Nael, seorang notaris kondang, tenggelam dalam kesedihan mendalam setelah kepergian istrinya, Felicia. Bermodalkan pesan terakhir yang berisi harapan Felicia untuknya, Nael berusaha bangkit dan menjadi pribadi yang lebih baik. Meski kehidupannya terasa berat, ia tidak pernah menyerah untuk membenahi diri seperti yang diinginkan oleh mendiang istrinya.

Karya ini diterbitkan atas izin NovelToon indrakoi, isi konten hanyalah pandangan pribadi pembuatnya, tidak mewakili NovelToon sendiri

CHAPTER 27: Tidak Cocok

Sama seperti sebelumnya, pagi ini aku dibangunkan oleh Marco yang berontak lagi di kandangnya. Walaupun Lina bilang bahwa kucing juga menyukai kebebasan layaknya manusia, tapi tetap saja dia harus ditaruh di kandang agar properti kantorku tidak dihancurkan olehnya.

Setelah turun ke lantai dasar, aku langsung melepaskan Marco di kebun belakang. Tentu saja dia langsung buang hajat di dekat pohon mangga yang sering dipetik buahnya oleh Michelle, Tahsya, dan Meilani saat mereka masih magang dulu.
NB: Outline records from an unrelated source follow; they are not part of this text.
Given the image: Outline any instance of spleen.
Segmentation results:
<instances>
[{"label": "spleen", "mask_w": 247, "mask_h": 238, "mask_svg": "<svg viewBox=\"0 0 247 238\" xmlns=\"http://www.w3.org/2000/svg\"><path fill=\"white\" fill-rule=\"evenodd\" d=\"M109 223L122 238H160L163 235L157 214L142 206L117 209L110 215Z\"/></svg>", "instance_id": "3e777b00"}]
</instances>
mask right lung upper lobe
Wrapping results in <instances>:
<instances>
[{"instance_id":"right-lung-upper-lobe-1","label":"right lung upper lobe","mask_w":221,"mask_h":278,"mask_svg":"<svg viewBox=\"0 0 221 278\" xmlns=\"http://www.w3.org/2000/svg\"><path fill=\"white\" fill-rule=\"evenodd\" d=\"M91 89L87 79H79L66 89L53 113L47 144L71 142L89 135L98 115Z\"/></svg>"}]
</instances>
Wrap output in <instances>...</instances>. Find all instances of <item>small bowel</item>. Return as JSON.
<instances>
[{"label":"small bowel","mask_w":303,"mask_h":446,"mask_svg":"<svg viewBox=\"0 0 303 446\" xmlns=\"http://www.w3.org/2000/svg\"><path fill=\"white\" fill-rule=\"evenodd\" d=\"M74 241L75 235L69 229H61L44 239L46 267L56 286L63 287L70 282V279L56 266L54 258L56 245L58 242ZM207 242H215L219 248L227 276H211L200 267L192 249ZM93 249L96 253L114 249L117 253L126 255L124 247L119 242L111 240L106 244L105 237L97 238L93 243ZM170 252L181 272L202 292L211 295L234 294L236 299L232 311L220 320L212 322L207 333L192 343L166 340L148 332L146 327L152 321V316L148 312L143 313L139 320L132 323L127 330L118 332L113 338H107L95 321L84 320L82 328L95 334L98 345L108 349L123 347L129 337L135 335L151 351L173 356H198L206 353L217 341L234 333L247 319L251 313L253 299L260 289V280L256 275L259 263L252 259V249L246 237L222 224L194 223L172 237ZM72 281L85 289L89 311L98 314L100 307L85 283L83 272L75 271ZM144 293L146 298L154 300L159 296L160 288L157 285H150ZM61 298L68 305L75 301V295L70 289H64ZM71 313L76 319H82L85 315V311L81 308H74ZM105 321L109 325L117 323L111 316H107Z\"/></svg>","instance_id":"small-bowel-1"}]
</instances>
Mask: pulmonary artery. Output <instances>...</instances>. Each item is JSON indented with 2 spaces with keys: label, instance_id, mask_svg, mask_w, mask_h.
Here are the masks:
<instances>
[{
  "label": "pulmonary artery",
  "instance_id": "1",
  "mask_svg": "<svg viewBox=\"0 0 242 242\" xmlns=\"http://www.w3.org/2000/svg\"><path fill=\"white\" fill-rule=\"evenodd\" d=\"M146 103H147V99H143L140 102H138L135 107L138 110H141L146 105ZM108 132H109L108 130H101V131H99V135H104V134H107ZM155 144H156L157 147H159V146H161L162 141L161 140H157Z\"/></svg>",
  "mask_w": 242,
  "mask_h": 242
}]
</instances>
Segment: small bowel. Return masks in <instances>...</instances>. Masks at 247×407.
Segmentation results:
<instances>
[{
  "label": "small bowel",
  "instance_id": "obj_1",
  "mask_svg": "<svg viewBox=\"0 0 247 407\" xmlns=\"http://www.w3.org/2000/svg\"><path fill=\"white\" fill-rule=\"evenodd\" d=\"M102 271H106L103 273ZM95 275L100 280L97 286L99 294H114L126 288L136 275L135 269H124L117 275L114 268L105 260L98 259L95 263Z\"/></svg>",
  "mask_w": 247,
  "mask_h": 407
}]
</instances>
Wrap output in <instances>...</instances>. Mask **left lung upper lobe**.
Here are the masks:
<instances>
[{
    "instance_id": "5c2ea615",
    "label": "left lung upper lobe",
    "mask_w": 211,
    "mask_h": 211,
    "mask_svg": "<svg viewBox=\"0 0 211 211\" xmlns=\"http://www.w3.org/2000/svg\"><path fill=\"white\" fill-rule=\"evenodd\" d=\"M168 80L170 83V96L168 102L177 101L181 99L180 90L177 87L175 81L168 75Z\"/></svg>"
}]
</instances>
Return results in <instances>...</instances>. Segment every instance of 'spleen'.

Tak lupa juga ia menggali tanah di sekitar tumpukan harta karunnya itu.

Setelah berselancar di internet, aku baru mengetahui bahwa sebenarnya ada dua alasan mengapa hewan peliharaan kita—seperti anjing, kucing, atau bahkan ayam—sangat suka menggali tanah. Alasan pertama adalah untuk menjaga pertumbuhan kuku mereka agar tidak terlalu panjang. Sama seperti manusia, kuku hewan juga akan semakin panjang seiring berjalannya waktu. Namun, sayangnya, mereka nggak bisa motong kuku kayak yang biasa kita lakukan.
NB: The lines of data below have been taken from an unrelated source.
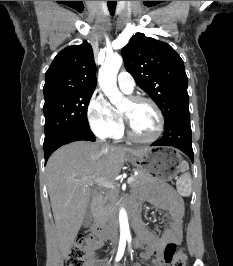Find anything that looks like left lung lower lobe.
<instances>
[{
    "label": "left lung lower lobe",
    "instance_id": "0a47b994",
    "mask_svg": "<svg viewBox=\"0 0 233 266\" xmlns=\"http://www.w3.org/2000/svg\"><path fill=\"white\" fill-rule=\"evenodd\" d=\"M151 146H173L184 152L193 162L191 143V126L189 107H183L175 112L164 126L163 137Z\"/></svg>",
    "mask_w": 233,
    "mask_h": 266
}]
</instances>
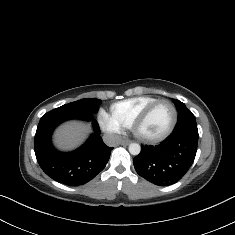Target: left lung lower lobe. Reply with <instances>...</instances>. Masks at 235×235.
Returning a JSON list of instances; mask_svg holds the SVG:
<instances>
[{"instance_id":"left-lung-lower-lobe-1","label":"left lung lower lobe","mask_w":235,"mask_h":235,"mask_svg":"<svg viewBox=\"0 0 235 235\" xmlns=\"http://www.w3.org/2000/svg\"><path fill=\"white\" fill-rule=\"evenodd\" d=\"M198 144V132L182 130L173 132L163 143L141 146L133 164L144 179L157 185L177 182L192 166Z\"/></svg>"}]
</instances>
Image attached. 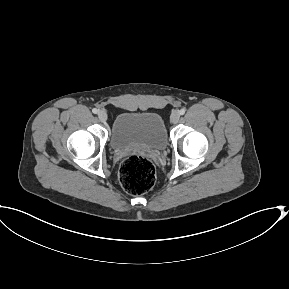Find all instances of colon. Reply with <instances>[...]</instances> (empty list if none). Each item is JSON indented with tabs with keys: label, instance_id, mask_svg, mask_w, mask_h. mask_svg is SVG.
<instances>
[{
	"label": "colon",
	"instance_id": "5ec220e1",
	"mask_svg": "<svg viewBox=\"0 0 289 289\" xmlns=\"http://www.w3.org/2000/svg\"><path fill=\"white\" fill-rule=\"evenodd\" d=\"M155 178L154 165L149 159L141 155L127 157L119 172L121 187L133 195H140L149 191L155 183Z\"/></svg>",
	"mask_w": 289,
	"mask_h": 289
}]
</instances>
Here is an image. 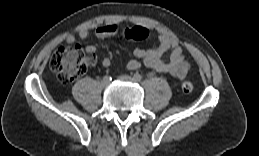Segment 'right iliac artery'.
Listing matches in <instances>:
<instances>
[{
	"instance_id": "1",
	"label": "right iliac artery",
	"mask_w": 259,
	"mask_h": 156,
	"mask_svg": "<svg viewBox=\"0 0 259 156\" xmlns=\"http://www.w3.org/2000/svg\"><path fill=\"white\" fill-rule=\"evenodd\" d=\"M103 79L111 81V77H110V76H108V75L104 76V78H103Z\"/></svg>"
}]
</instances>
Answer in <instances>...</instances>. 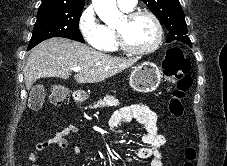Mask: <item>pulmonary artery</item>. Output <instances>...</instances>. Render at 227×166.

Sementara itu, alasan yang kedua adalah demi kesenangan semata. Siapa sangka, ternyata hewan-hewan ini gemar menggali tanah hanya karena mereka enjoy melakukannya. Itu adalah salah satu metode para satwa dalam melepaskan stres yang mereka alami.
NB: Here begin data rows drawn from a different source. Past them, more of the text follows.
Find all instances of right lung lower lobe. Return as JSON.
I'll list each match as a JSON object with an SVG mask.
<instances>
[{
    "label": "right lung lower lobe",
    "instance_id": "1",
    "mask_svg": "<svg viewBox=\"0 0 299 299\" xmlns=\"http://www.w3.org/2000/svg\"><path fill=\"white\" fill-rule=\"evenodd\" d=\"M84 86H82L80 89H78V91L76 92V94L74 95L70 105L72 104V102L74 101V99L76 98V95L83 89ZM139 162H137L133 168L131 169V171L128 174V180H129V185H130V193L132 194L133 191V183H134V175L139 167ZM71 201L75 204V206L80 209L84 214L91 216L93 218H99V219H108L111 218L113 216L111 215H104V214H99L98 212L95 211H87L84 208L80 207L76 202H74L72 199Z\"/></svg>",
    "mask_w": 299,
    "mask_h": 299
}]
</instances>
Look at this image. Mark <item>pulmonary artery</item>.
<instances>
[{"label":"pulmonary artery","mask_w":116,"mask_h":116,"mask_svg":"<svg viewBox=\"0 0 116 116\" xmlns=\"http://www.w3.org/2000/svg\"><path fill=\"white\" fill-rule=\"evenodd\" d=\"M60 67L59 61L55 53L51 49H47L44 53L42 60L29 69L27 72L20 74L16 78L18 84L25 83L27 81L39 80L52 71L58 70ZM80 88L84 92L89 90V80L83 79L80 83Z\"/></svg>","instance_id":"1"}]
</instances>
Saat semuanya selesai, Marco kemudian berlarian kesana-kemari mengelilingi kebun belakang yang nggak begitu luas. Keaktifannya ini adalah sebuah perilaku yang sangat jarang kutemui pada seekor kucing. Biasanya, hewan yang memiliki perilaku aktif seperti ini adalah beberapa ras anjing tertentu—seperti Golden Retriever dan juga Husky. Mungkin, Marcopollo adalah seekor anjing golden yang terperangkap dalam tubuh seekor kucing british shorthair.

“Yo, Nael! Tak kusangka ternyata kau sudah bangun!” Saat masih bengong meratapi Marco yang berlarian kesana-kemari, aku tiba-tiba dikejutkan oleh suara Felix yang menyapa dengan keras dari belakang. Bagaimana orang ini bisa masuk ke rumahku? Aku bahkan belum membuka pintu pagar dan juga pintu depan sama sekali.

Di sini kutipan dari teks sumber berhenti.